課題: 次の一覧から、文字列「Bolsa」を含む行をすべてそのまま返してください。

#### 入力データ ####

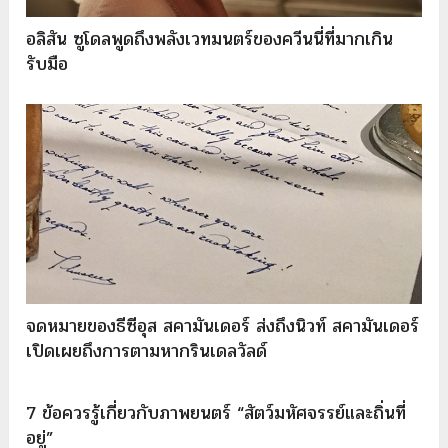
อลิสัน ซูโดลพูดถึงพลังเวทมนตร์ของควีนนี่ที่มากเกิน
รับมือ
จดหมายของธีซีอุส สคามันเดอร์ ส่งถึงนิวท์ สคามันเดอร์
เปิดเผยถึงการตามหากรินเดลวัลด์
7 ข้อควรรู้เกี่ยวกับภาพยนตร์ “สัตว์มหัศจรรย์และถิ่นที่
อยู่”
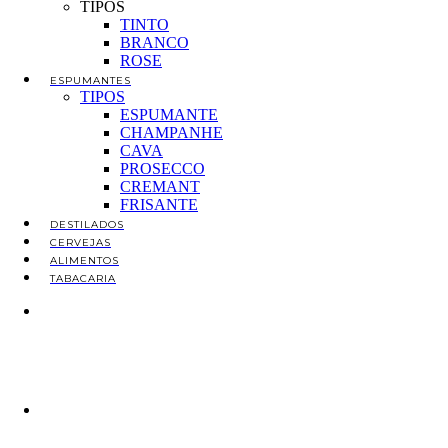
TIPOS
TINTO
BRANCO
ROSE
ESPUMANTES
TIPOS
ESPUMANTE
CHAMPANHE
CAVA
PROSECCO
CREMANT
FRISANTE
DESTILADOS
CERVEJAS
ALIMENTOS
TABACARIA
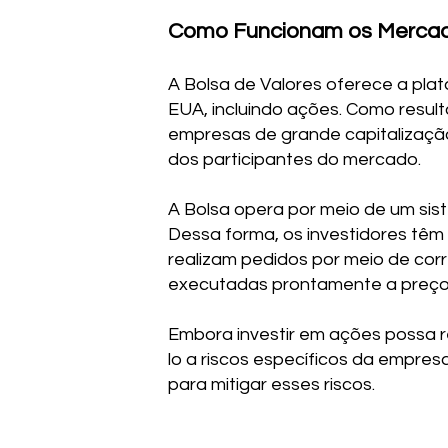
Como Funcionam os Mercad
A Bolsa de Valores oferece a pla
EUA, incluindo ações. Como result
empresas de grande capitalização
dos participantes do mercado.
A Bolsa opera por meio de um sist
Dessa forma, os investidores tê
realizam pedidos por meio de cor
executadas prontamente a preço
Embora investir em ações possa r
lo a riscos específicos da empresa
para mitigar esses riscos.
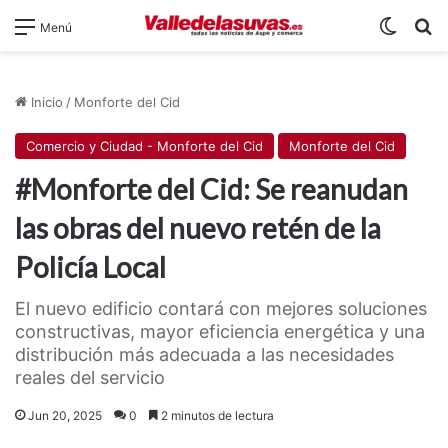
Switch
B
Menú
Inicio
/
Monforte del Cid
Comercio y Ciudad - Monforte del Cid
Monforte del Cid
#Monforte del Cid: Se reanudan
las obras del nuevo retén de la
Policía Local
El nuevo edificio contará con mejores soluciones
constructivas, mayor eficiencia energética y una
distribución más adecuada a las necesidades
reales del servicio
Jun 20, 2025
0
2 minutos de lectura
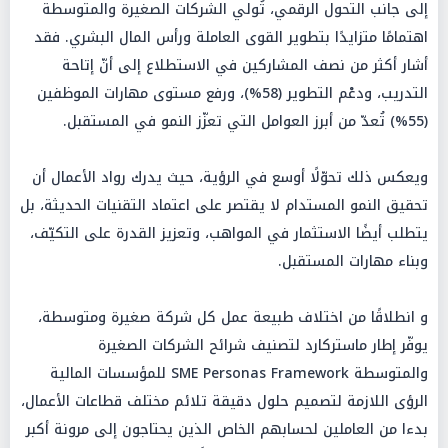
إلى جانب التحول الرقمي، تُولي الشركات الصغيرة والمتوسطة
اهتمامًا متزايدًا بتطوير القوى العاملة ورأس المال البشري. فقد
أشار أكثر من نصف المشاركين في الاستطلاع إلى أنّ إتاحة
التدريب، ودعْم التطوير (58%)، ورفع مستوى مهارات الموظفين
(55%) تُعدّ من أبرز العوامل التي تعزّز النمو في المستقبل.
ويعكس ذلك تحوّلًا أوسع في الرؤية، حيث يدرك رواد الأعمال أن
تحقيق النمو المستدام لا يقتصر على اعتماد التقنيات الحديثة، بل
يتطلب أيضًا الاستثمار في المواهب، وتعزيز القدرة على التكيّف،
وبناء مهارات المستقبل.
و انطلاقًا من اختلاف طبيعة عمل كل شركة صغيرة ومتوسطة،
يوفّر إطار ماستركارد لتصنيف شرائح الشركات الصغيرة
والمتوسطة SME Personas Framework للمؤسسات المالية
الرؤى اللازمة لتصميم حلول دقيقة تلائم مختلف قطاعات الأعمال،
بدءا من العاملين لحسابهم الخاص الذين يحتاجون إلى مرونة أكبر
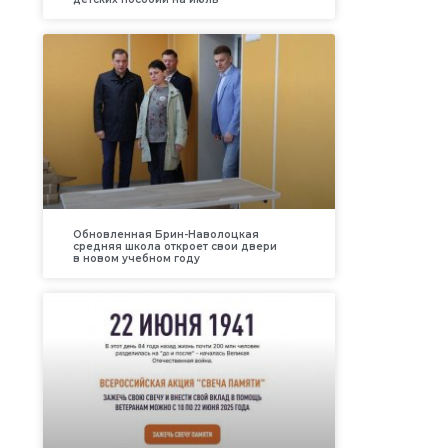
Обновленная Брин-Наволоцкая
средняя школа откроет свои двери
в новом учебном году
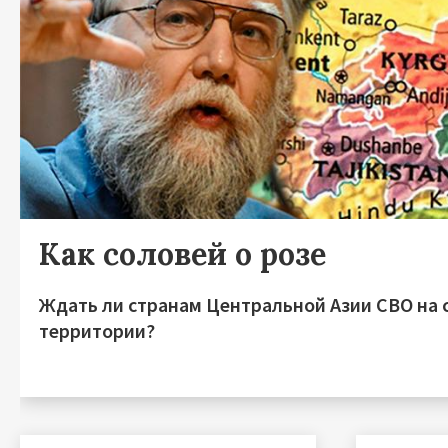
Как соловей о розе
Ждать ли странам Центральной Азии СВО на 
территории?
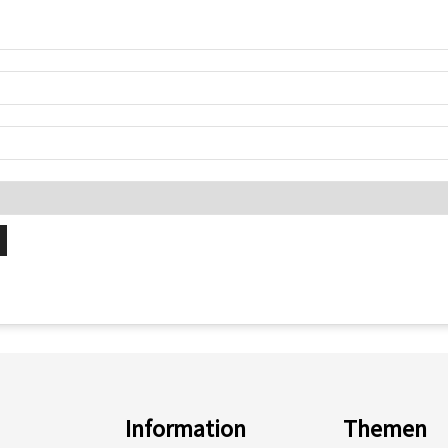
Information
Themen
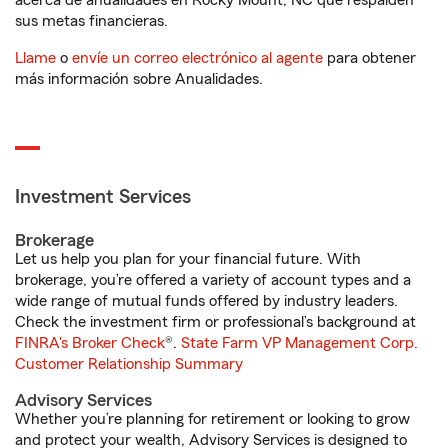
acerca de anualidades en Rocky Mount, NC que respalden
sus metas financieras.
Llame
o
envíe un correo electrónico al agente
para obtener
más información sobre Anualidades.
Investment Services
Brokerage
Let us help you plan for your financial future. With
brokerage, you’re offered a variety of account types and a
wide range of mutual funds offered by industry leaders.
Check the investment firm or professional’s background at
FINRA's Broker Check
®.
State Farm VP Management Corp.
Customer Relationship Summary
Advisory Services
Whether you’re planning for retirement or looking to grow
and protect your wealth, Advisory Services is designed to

####
#### 入力データ ####

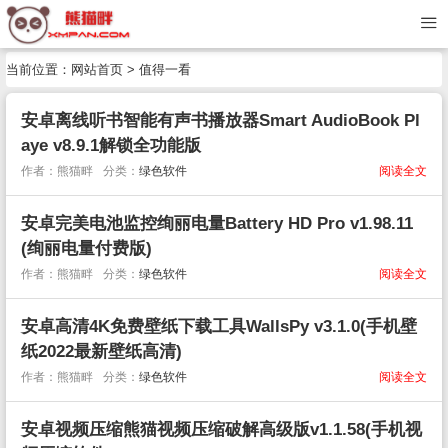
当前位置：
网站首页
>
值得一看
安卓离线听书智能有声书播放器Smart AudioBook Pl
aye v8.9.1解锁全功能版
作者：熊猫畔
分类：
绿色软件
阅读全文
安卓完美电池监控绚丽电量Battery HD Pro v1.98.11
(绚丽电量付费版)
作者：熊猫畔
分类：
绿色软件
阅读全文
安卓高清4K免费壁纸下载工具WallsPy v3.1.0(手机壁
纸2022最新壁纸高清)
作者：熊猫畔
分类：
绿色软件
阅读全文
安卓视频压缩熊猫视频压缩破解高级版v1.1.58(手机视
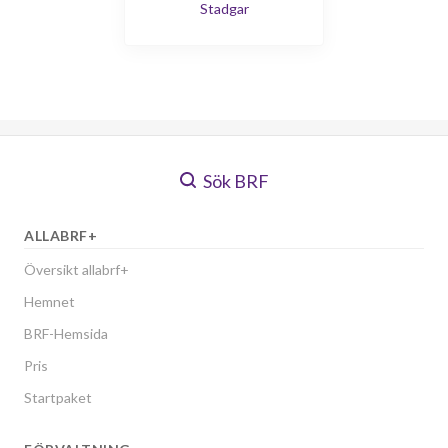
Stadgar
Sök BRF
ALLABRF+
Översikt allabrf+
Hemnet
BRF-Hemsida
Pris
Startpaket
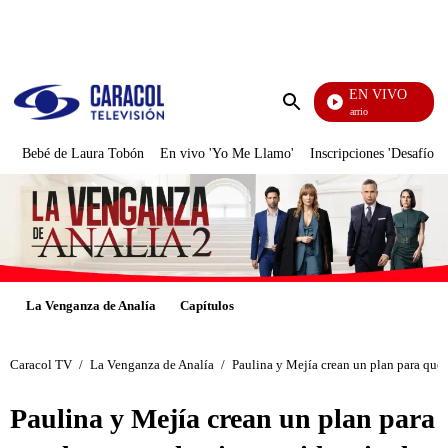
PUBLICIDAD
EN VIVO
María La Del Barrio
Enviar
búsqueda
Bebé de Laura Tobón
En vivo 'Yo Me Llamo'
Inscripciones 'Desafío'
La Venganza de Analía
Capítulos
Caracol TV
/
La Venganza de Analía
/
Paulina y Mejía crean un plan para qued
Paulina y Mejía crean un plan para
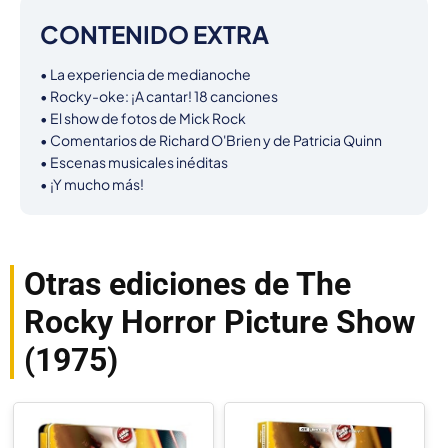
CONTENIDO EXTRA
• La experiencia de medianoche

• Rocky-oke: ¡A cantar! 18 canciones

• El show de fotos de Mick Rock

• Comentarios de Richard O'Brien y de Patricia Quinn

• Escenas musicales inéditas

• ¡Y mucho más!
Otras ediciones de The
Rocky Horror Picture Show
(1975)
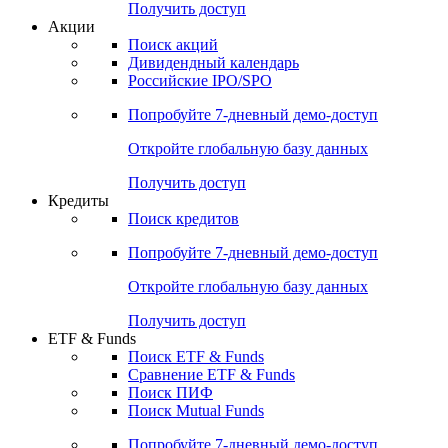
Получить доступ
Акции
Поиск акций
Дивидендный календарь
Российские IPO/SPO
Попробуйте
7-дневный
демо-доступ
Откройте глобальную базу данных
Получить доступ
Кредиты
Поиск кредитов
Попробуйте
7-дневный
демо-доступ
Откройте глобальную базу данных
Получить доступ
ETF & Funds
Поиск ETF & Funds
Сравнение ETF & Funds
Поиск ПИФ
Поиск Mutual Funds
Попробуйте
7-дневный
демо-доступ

####

解答例:
A Bolsa de Valores oferece a pla
A Bolsa opera por meio de um sist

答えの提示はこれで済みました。